Metro Atlanta nonprofit helping veterans gets $40,000 lifeline after critical A/C failure
It's the kind of story that restores your faith in people.
At a time when a metro Atlanta nonprofit dedicated to helping veterans was facing a crisis of its own, help showed up in a way few could have imagined.
At the Top Dogg K9 Foundation, the mission is simple but powerful: rescue dogs, train them, and pair them with veterans navigating the lasting stress of military service.
But recently, that mission hit a wall.
An aging air-conditioning system — patched together over years — finally gave out, just as Georgia's intense summer heat looms. For the dogs in training and those housed in kennels, it wasn't just an inconvenience. It was a real risk.
"We just had major problems… probably should have been replaced 15 years ago," said owner and trainer Blake Rashad.
That's when help arrived.
What started as an inspection quickly turned into something bigger. Jeremy Melton with Impact Service Group saw the condition of the system and realized repairs wouldn't cut it.
"There's really no repair that's going to be worthy," Melton said.
The solution? Replace it entirely.
Not just one system—but two. One for the training facility and another for the kennel.
The cost: roughly $40,000.
For a nonprofit already stretched thin, it could have been devastating.
Instead, it became something else entirely.

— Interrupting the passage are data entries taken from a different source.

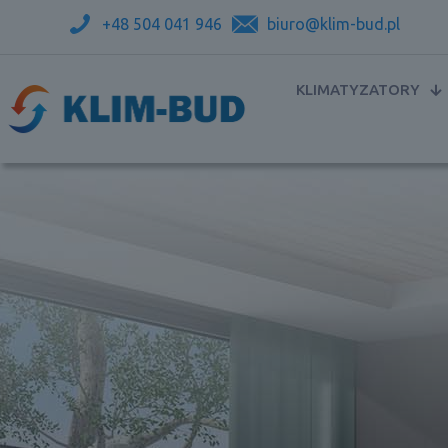
+48 504 041 946
biuro@klim-bud.pl
KLIMATYZATORY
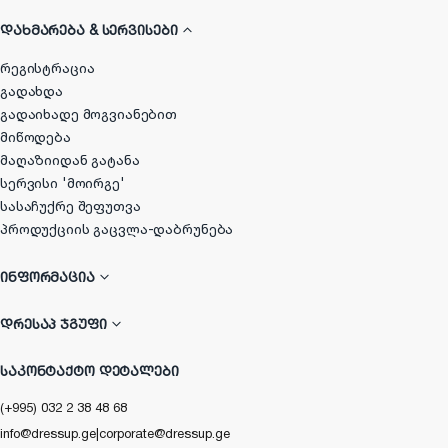
ᲓᲐᲮᲛᲐᲠᲔᲑᲐ & ᲡᲔᲠᲕᲘᲡᲔᲑᲘ
რეგისტრაცია
გადახდა
გადაიხადე მოგვიანებით
მიწოდება
მაღაზიიდან გატანა
სერვისი 'მოირგე'
სასაჩუქრე შეფუთვა
პროდუქციის გაცვლა-დაბრუნება
ᲘᲜᲤᲝᲠᲛᲐᲪᲘᲐ
ᲓᲠᲔᲡᲐᲞ ᲯᲒᲣᲤᲘ
ᲡᲐᲙᲝᲜᲢᲐᲥᲢᲝ ᲓᲔᲢᲐᲚᲔᲑᲘ
(+995) 032 2 38 48 68
info@dressup.ge
|
corporate@dressup.ge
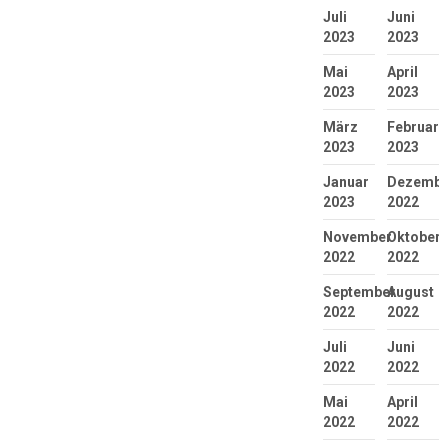
Juli
Juni
2023
2023
Mai
April
2023
2023
März
Februar
2023
2023
Januar
Dezembe
2023
2022
November
Oktober
2022
2022
September
August
2022
2022
Juli
Juni
2022
2022
Mai
April
2022
2022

"I actually said it… well, it's free," Melton recalled.
Just like that, a budget-breaking expense turned into a full-scale donation—labor, equipment, and installation included.
The impact was immediate, but the meaning ran deeper.

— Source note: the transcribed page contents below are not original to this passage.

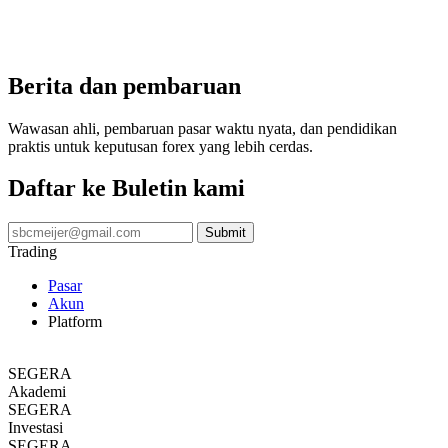
Berita dan pembaruan
Wawasan ahli, pembaruan pasar waktu nyata, dan pendidikan
praktis untuk keputusan forex yang lebih cerdas.
Daftar ke Buletin kami
Trading
Pasar
Akun
Platform
Copy Trading
SEGERA
Akademi
SEGERA
Investasi
SEGERA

"This man just said, I see a problem… and I want to fix it. Who does that?" Rashad said.
The answer, it turns out, is a lot of people.
Melton's company didn't act alone. Partner organizations — including BHW Metals, Ayers Electric, Mingledorff's, Corvant Company, and Rogers Mechanical — came together to make the project happen.
All of them, moved by the same thing: a mission that supports veterans by giving them purpose, partnership, and healing through service animals.
And in the process, they ensured that mission could continue.
Because in the end, this wasn't just about fixing an air-conditioning system.
It was about showing up.
For the dogs.
For the veterans.
And for a community that needed a rescue of its own.